J.R.: All’inizio sì, trovavo preoccupante l’idea di dover ritrarre queste tre leggende, ma poi abbiamo capito che, in realtà, quello che dovevamo raccontare erano dei giovani artisti e l’ambiente che  ne ha condizionato la formazione. Nel film non abbiamo gli Allen Ginsberg, William Burroughs e Jack Kerouac che conosciamo oggi, ma tre adolescenti tra i 17 e i 20 anni che sono ancora insicuri e non sanno ciò che diventeranno nella vita. Abbiamo deciso di concentrarci su quello che queste persone erano nel ’44, all’epoca in cui è ambientato il film.
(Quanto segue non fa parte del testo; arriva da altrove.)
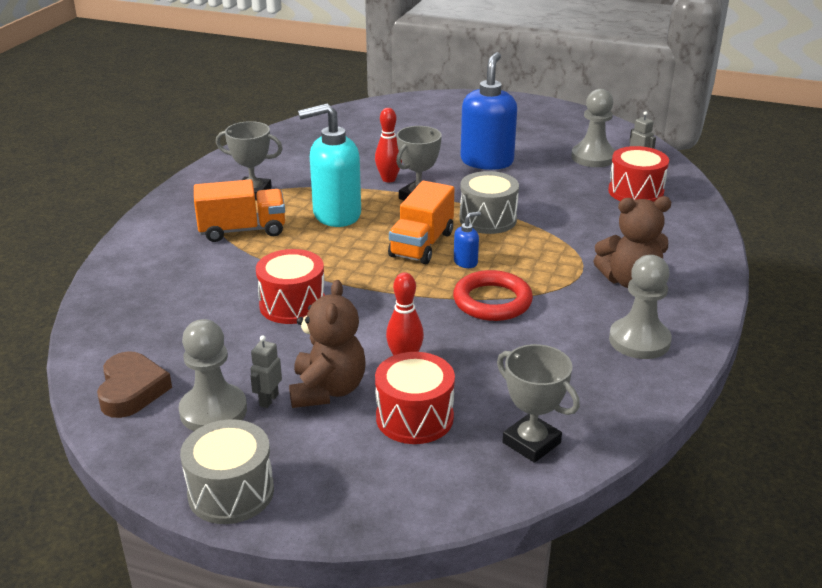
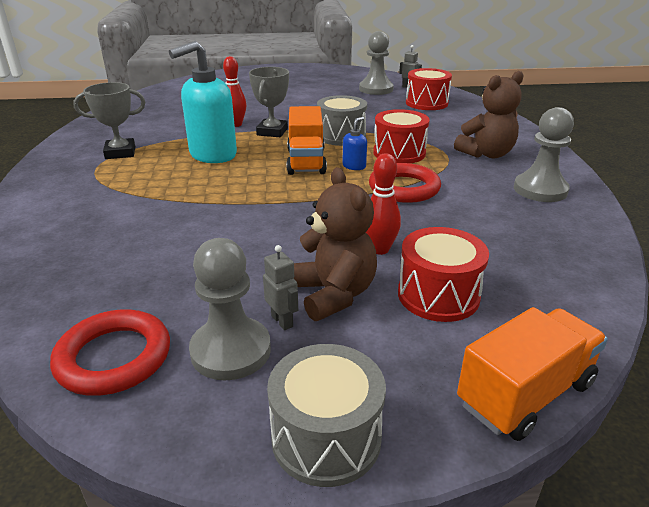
camera: 25 degrees left, 0 degrees up
(132, 390) = (114, 357): brown heart -> red ring
(242, 230) = (132, 182): orange truck -> orange truck (525, 394)
(268, 400) = (282, 321): grey robot -> grey robot turned 150 degrees clockwise
(292, 305) = (232, 229): red drum -> red drum (399, 153)
(487, 161) = (303, 102): blue soap dispenser -> none
(531, 443) = (556, 286): grey trophy -> none

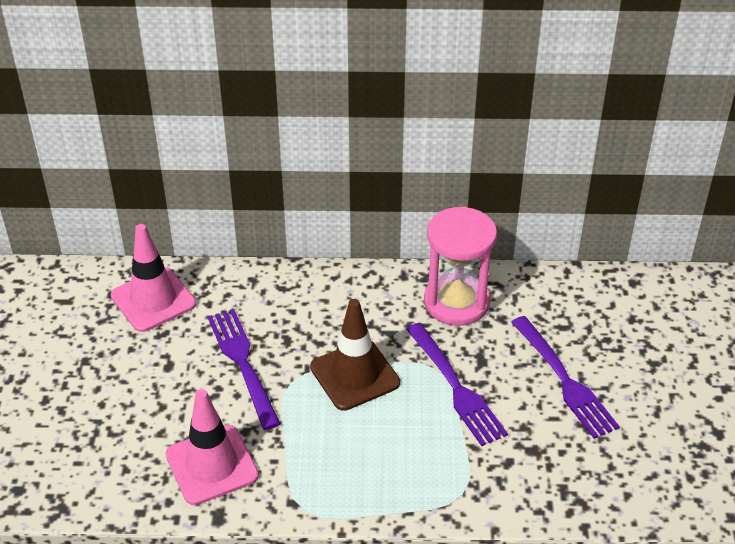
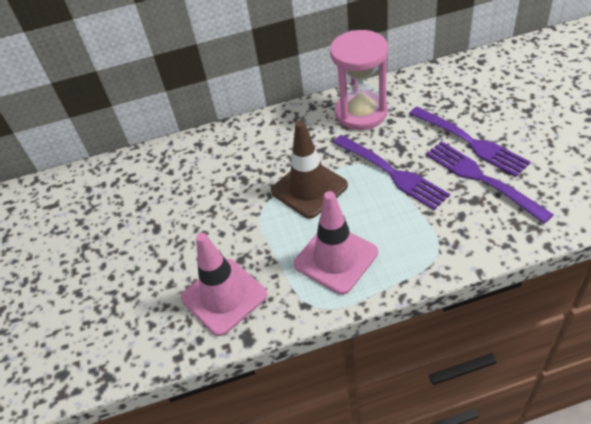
camera: 10 degrees left, 5 degrees up
(153, 300) = (125, 182): pink traffic cone -> pink traffic cone (336, 258)
(243, 363) = (216, 207): purple fork -> purple fork (482, 179)

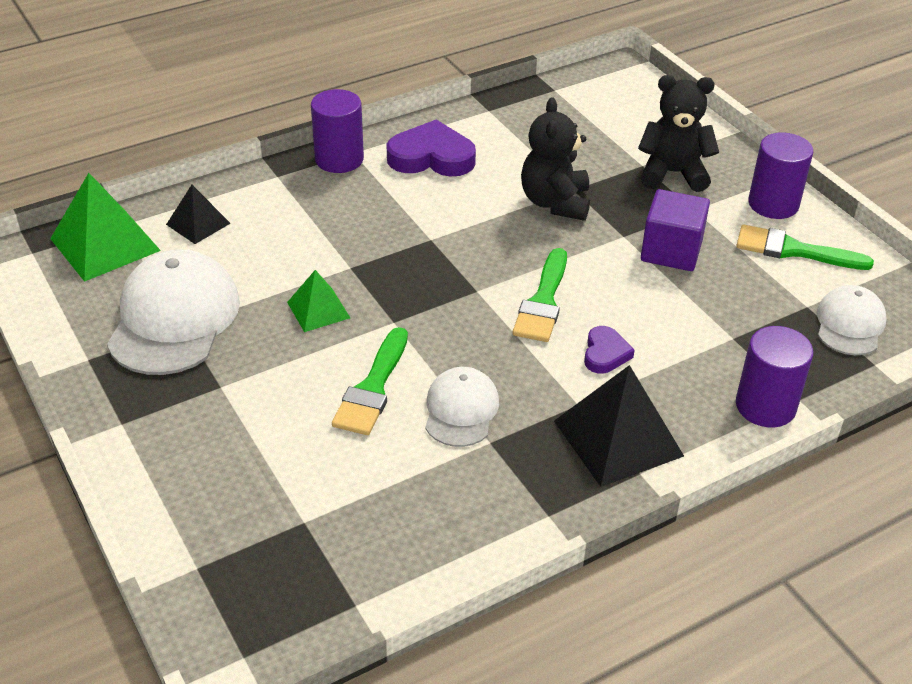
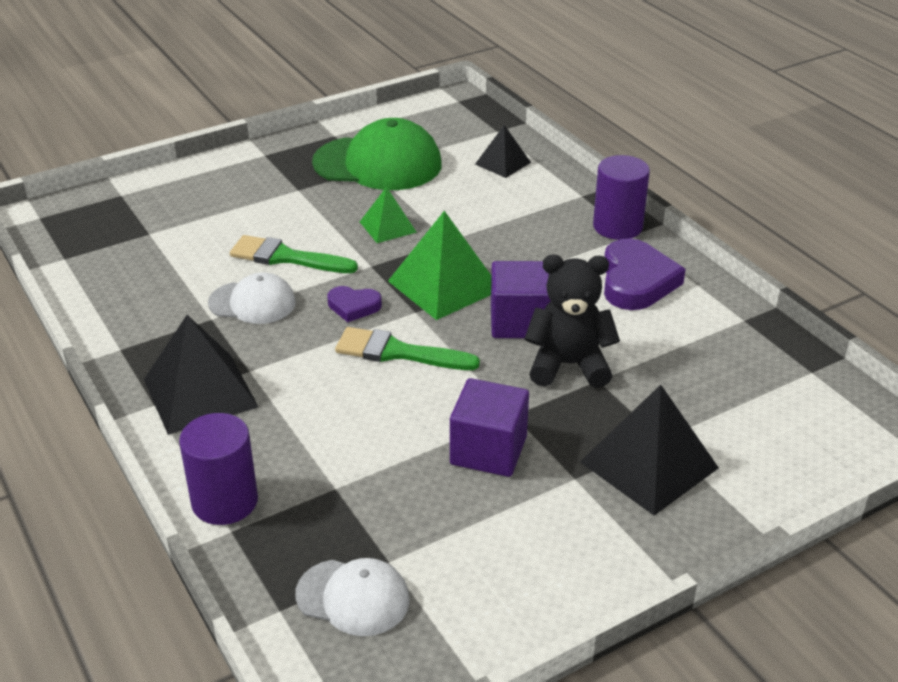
camera: 90 degrees right, 5 degrees down
(105, 244) = (470, 127): green pyramid -> green pyramid (444, 285)
(174, 319) = (378, 164): white cap -> green cap
(494, 226) = (519, 322): none -> purple cube
(605, 353) = (317, 390): purple heart -> purple heart (353, 306)
(673, 173) = (649, 464): black teddy bear -> black pyramid
(773, 204) = (599, 556): purple cylinder -> none
(793, 250) = (499, 563): green brush -> none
Come ho detto a Huston, l’attore che nel film interpreta Kerouac e che era un po’ agitato dal ruolo: ‘Tu non sei Kerouac, sei Jack, frequenti la Columbia grazie a una borsa di studio  e non riesci a inserirti e integrarti con tutto quello che ti circonda’.

D. R.: Lo stesso vale per me, quello che ho interpretato non era Allen Ginsberg, il gigante della letteratura che tutti conosciamo, ma un ragazzino del New Jersey di nome Al, che arriva all’università per la prima volta e vede tutti più ricchi e più intelligenti di lui. Si sente un po’ emarginato dal punto di vista sociale, ma trova pian piano la strada per diventare quello che sarà in futuro.

Daniel, qui a Venezia ti ha accolto una folla in delirio, come ti senti a scatenare tutto questo entusiasmo ovunque vai?

D. R.: Non è sempre così, qui siamo a un festival di cinema, è normale che ci sia più seguito. Ad ogni modo è qualcosa con cui mi confronto da quando sono molto piccolo, quindi ho imparato a coglierne solo i lati divertenti e positivi. Soprattutto a non prenderla troppo sul serio, anche se è sempre strano e  lusinghiero.

John, come mai hai deciso di girare il tuo esordio in pellicola, nonostante oggi sia sempre più in uso il digitale?

J. R.: La storia è ambientata nel ‘44 e i film che abbiamo  preso come riferimento sono i noir degli anni ’40, come ‘La fiamma del peccato’, così come lo stile di Jean-Pierre Melville. Però abbiamo usato anche molte tecniche di ripresa moderne, tipo camera spalla e un diverso uso del colore, perché volevamo che il film mostrasse la sua contemporaneità dal punto di vista culturale.